• **Records for processing**:
-------------------------

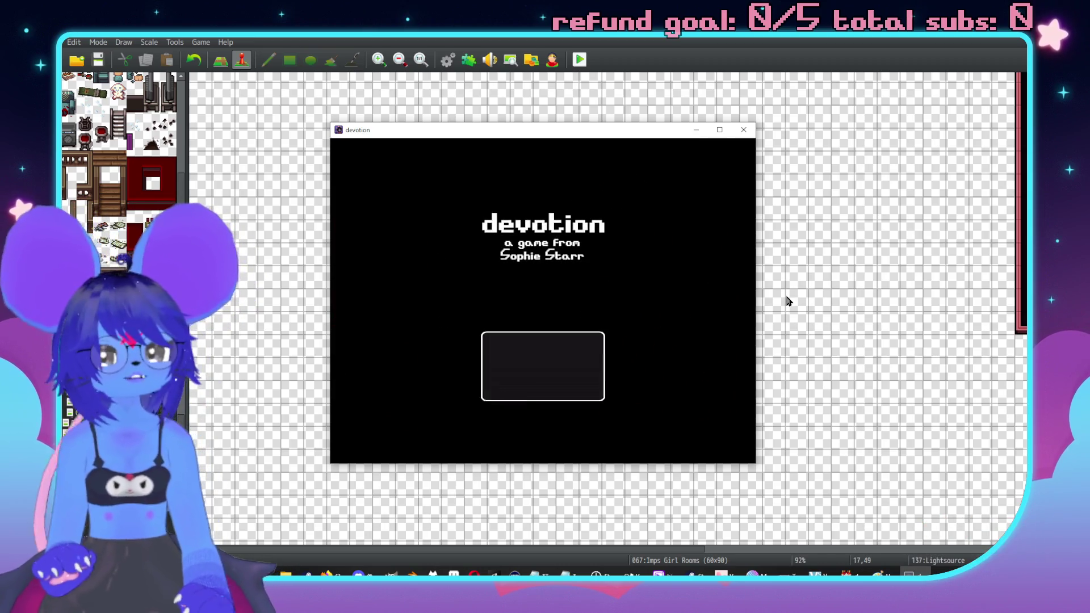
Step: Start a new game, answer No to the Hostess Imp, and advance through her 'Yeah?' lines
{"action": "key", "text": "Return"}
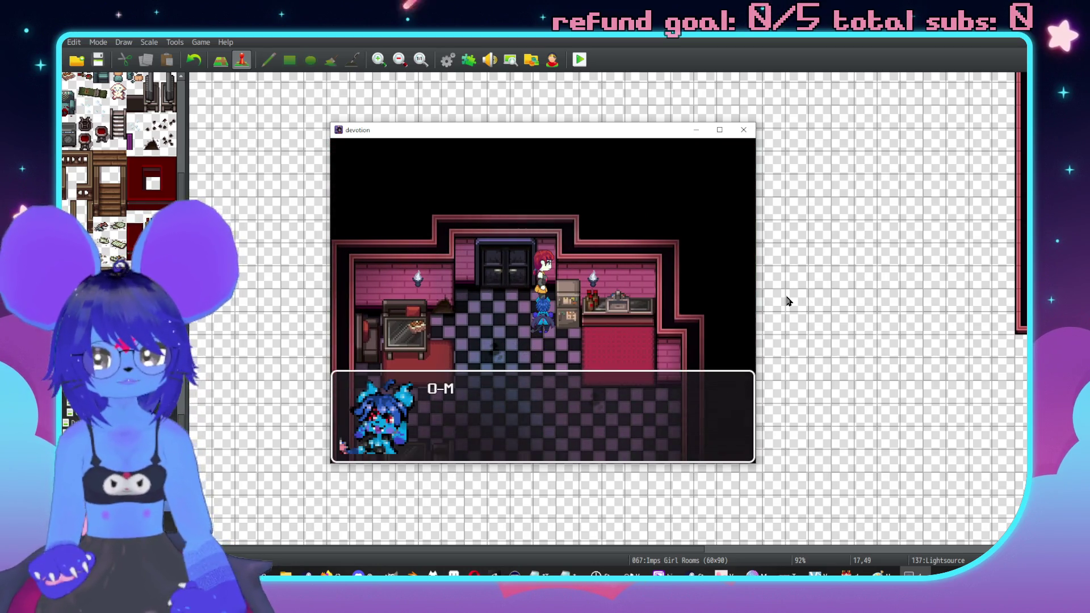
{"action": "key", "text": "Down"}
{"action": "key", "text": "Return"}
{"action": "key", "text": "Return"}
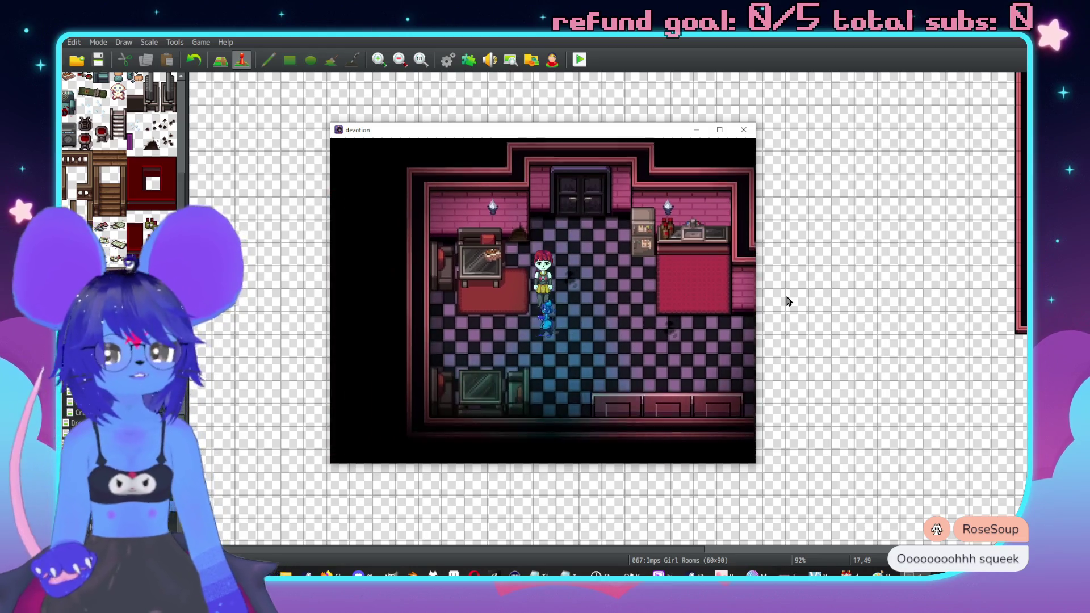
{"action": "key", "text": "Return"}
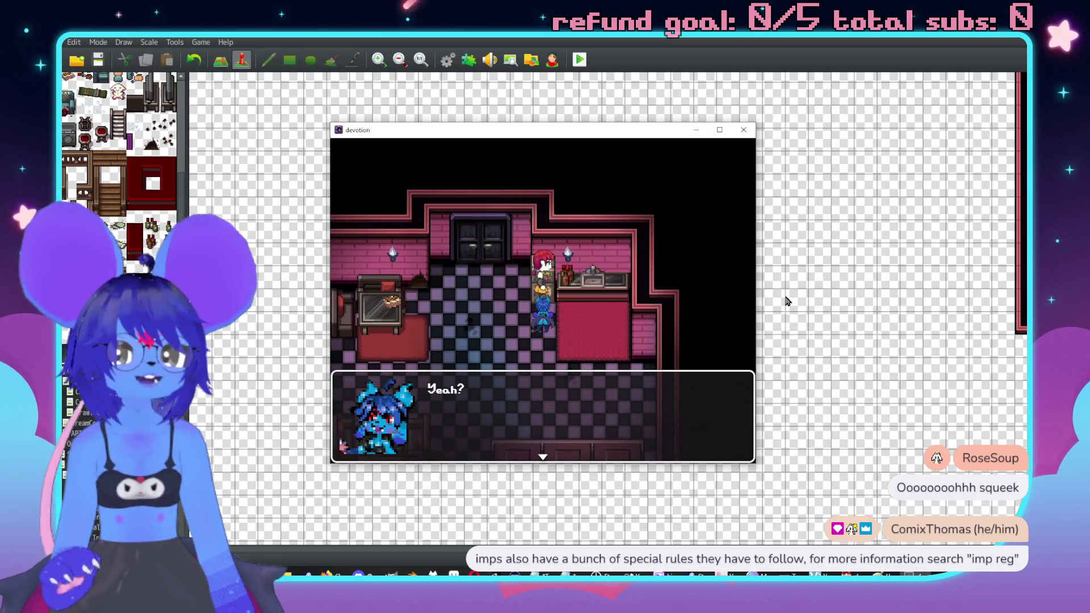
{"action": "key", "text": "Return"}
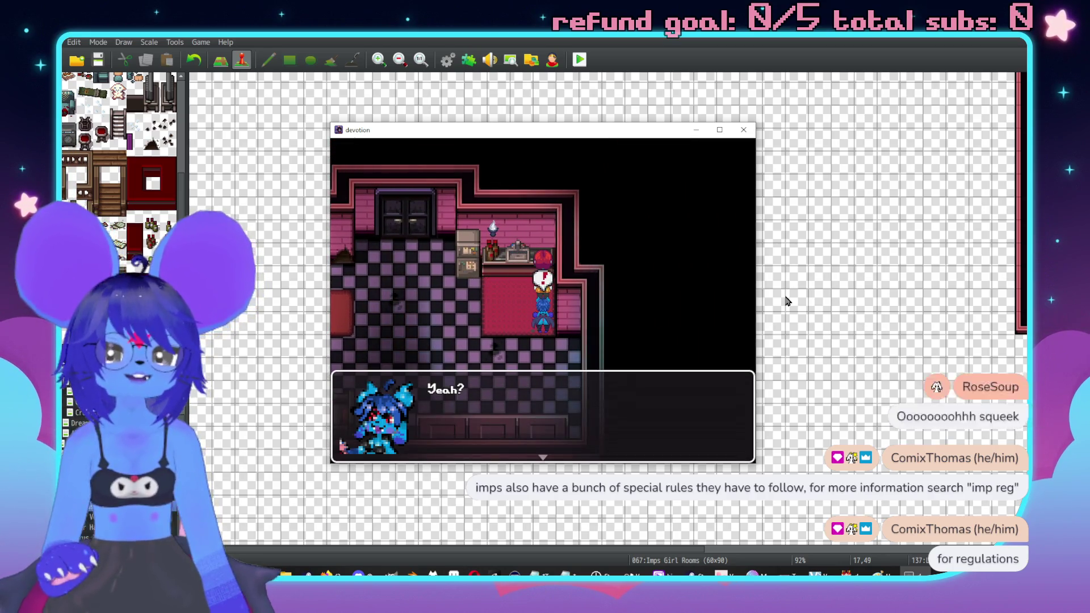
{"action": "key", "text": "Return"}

-------------------------

With the pictures omitted, give every line above again exactly.

Step: Start a new game, answer No to the Hostess Imp, and advance through her 'Yeah?' lines
{"action": "key", "text": "Return"}
{"action": "key", "text": "Down"}
{"action": "key", "text": "Return"}
{"action": "key", "text": "Return"}
{"action": "key", "text": "Return"}
{"action": "key", "text": "Return"}
{"action": "key", "text": "Return"}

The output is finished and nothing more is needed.